# closure

• Apr 26th 2009, 06:05 PM
xalk
closure
prove:

$\displaystyle \overline\emptyset = \emptyset$

$\displaystyle \overline X = X$
• Apr 26th 2009, 10:49 PM
Gamma
both sets are both open (definition of topology). In particular, they are complements of one another, thus the complement of each is open and hence each one is also closed. The closure of a closed set is itself.
• Apr 27th 2009, 12:49 AM
xalk
THANK you,but i meant to prove the two relations by using the definition of a point of adherence and not the theorem:

A is closed iff $\displaystyle \overline A = A$
• Apr 27th 2009, 01:03 PM
Gamma
So you mean like $\displaystyle \overline A = A \cup A'$?

1) Suppose $\displaystyle x\in X$ were a "point of adherence" as you guys call them apparently. Then for any open U containing x, you need $\displaystyle U \cap \emptyset \not = \emptyset$ but this is clearly not possible.

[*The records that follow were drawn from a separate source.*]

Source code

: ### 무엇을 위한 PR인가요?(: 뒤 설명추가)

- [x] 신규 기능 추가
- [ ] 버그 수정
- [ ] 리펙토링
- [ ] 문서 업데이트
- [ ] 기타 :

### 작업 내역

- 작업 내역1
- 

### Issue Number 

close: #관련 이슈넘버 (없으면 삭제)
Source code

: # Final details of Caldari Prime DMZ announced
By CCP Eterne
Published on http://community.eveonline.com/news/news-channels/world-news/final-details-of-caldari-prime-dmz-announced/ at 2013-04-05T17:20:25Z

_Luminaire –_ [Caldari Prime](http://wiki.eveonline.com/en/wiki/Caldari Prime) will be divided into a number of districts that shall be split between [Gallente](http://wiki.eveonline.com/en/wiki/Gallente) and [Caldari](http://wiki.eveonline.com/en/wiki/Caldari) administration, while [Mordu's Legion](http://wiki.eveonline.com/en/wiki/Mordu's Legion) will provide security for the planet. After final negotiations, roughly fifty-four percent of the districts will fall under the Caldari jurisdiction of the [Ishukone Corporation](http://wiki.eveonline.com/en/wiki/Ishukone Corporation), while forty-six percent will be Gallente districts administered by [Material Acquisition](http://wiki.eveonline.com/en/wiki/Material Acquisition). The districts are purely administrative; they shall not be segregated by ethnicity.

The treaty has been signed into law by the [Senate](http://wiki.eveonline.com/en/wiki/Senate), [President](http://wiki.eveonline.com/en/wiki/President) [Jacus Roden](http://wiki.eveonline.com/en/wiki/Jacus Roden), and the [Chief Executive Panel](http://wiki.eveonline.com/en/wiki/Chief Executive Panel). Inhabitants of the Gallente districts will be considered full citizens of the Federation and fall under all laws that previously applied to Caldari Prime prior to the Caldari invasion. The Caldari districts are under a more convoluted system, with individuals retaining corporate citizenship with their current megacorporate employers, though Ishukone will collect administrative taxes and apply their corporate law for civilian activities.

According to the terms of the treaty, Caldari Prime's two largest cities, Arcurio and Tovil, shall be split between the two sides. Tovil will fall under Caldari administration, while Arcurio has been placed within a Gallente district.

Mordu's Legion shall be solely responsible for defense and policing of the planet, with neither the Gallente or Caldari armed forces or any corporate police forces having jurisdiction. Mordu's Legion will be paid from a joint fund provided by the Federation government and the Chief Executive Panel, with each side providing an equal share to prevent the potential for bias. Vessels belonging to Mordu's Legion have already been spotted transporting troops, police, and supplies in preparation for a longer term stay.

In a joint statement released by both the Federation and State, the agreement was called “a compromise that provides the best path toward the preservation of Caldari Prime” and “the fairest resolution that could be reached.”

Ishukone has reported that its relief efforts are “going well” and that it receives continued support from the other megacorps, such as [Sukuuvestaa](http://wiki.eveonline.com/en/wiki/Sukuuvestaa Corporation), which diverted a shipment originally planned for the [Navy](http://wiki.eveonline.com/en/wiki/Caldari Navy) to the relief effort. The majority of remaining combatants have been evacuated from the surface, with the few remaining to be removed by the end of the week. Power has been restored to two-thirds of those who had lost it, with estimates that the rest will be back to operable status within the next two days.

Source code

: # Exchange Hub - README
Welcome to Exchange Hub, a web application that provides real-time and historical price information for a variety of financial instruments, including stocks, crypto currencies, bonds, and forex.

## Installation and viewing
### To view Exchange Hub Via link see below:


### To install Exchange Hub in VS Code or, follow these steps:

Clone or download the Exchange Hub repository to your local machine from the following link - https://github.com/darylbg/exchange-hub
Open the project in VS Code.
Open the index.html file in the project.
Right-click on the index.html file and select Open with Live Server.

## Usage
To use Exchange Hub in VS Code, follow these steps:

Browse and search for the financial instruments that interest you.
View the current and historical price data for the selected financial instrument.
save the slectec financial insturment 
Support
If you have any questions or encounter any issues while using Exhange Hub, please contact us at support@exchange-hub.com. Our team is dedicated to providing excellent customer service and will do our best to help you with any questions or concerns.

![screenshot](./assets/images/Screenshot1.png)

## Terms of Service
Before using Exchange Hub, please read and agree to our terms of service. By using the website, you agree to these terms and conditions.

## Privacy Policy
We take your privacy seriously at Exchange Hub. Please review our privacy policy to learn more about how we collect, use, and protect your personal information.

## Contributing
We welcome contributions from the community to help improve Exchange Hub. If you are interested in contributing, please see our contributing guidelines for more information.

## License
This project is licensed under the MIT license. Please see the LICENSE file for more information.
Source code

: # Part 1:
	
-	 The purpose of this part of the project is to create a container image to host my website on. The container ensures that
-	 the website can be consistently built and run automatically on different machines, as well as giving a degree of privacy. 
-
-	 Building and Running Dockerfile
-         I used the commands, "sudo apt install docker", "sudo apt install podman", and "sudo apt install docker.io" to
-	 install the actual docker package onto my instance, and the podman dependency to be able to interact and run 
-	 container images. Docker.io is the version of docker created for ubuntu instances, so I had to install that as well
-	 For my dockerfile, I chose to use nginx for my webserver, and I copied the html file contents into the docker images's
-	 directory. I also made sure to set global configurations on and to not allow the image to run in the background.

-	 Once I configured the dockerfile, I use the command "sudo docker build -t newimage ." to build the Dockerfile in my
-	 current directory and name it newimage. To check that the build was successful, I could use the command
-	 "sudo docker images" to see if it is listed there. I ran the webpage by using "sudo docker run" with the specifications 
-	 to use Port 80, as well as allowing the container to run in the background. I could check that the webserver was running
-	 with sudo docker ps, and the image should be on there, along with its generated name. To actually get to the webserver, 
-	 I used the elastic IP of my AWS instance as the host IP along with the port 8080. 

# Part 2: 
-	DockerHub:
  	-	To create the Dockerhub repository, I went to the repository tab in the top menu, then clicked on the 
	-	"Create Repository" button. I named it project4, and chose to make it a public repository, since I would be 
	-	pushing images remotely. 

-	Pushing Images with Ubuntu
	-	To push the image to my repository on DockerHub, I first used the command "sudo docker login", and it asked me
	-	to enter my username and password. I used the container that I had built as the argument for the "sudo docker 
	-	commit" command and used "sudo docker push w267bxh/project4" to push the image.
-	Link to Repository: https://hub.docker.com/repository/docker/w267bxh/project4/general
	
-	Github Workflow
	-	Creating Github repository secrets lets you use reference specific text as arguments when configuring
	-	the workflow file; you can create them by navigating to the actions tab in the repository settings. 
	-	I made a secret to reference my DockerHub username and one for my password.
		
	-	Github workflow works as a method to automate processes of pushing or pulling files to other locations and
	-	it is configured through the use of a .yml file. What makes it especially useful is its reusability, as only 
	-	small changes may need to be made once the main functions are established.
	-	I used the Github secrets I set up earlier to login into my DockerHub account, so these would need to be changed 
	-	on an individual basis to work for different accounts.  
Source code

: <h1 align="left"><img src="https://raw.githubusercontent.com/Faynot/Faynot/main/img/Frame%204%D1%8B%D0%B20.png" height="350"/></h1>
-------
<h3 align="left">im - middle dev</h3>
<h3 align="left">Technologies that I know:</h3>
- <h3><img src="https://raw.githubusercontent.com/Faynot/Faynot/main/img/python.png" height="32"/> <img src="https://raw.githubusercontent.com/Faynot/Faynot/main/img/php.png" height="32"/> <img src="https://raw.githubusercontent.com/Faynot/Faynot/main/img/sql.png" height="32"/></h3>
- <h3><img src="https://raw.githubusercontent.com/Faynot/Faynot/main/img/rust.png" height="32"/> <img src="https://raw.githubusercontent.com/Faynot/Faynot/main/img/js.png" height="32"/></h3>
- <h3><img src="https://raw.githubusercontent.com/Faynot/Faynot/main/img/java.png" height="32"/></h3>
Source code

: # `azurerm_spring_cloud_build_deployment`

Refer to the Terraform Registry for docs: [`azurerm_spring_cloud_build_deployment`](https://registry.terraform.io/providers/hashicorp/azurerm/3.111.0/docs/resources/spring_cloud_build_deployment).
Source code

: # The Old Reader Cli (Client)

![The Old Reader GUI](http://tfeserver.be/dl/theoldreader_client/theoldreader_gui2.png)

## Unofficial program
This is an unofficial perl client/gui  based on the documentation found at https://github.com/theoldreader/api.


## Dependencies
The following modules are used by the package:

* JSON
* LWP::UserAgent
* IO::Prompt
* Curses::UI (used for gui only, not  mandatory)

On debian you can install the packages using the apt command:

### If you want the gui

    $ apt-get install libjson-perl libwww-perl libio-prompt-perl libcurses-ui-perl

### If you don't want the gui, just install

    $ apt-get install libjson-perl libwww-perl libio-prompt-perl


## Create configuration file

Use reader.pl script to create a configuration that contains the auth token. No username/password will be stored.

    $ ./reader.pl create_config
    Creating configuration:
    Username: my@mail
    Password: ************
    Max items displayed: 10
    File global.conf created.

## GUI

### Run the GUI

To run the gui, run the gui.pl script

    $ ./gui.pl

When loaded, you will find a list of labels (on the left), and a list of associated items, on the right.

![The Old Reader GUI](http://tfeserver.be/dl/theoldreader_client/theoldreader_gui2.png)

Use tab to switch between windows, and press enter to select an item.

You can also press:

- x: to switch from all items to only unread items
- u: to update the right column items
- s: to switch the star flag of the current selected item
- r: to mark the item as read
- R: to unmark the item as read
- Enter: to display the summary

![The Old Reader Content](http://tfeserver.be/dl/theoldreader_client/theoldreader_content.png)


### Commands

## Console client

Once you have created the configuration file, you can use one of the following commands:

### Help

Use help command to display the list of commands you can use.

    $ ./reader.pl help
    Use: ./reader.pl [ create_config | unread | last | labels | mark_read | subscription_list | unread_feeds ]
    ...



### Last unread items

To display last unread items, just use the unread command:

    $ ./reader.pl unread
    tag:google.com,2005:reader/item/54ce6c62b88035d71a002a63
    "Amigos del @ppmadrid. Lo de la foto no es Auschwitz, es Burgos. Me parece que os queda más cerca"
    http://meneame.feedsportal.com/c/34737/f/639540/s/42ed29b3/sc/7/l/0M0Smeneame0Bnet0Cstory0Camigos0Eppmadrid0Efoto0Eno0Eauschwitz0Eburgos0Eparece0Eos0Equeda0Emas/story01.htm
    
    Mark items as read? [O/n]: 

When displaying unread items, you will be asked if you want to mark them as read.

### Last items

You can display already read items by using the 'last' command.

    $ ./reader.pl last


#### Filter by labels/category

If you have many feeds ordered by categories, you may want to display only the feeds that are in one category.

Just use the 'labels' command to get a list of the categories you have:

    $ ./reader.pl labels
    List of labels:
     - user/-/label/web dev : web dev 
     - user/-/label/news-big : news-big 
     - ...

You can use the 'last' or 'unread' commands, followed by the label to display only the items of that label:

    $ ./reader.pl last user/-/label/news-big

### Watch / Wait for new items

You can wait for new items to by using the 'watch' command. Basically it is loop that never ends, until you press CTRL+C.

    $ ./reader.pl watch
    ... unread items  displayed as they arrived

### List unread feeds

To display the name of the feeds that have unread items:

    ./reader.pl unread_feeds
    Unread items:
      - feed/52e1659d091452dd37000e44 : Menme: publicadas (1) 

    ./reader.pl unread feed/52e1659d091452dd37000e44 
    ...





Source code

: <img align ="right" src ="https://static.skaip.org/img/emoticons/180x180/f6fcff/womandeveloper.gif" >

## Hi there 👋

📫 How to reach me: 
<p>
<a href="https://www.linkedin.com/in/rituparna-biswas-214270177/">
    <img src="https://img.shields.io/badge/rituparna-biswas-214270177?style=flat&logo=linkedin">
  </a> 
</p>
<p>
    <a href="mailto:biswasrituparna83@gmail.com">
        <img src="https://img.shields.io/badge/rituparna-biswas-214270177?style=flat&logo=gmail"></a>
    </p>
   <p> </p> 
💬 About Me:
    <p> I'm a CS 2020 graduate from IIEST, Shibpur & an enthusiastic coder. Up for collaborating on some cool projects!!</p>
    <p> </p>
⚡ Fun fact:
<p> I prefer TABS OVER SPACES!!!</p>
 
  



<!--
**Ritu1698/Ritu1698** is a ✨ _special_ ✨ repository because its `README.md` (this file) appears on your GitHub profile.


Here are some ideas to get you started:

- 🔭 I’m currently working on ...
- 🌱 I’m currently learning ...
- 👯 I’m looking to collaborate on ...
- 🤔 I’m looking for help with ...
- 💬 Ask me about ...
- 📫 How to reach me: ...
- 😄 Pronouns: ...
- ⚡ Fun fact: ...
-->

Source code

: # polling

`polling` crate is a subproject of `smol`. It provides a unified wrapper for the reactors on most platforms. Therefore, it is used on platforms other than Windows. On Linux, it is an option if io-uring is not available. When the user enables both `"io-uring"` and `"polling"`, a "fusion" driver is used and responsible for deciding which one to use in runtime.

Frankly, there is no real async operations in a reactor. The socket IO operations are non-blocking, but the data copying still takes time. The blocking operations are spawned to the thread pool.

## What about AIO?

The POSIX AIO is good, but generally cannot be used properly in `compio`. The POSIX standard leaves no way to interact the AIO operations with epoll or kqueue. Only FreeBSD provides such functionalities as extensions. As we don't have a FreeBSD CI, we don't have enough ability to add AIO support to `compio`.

So the set of all points of adherence of $\displaystyle \emptyset$ is $\displaystyle \emptyset$.

2) Similarly suppose $\displaystyle x\in X$ were a "point of adherence." Then for any open U containing x, $\displaystyle U \cap X = U \supset \{x\} \not = \emptyset$. So every point in X is a point of adherence, so yeah, you are done.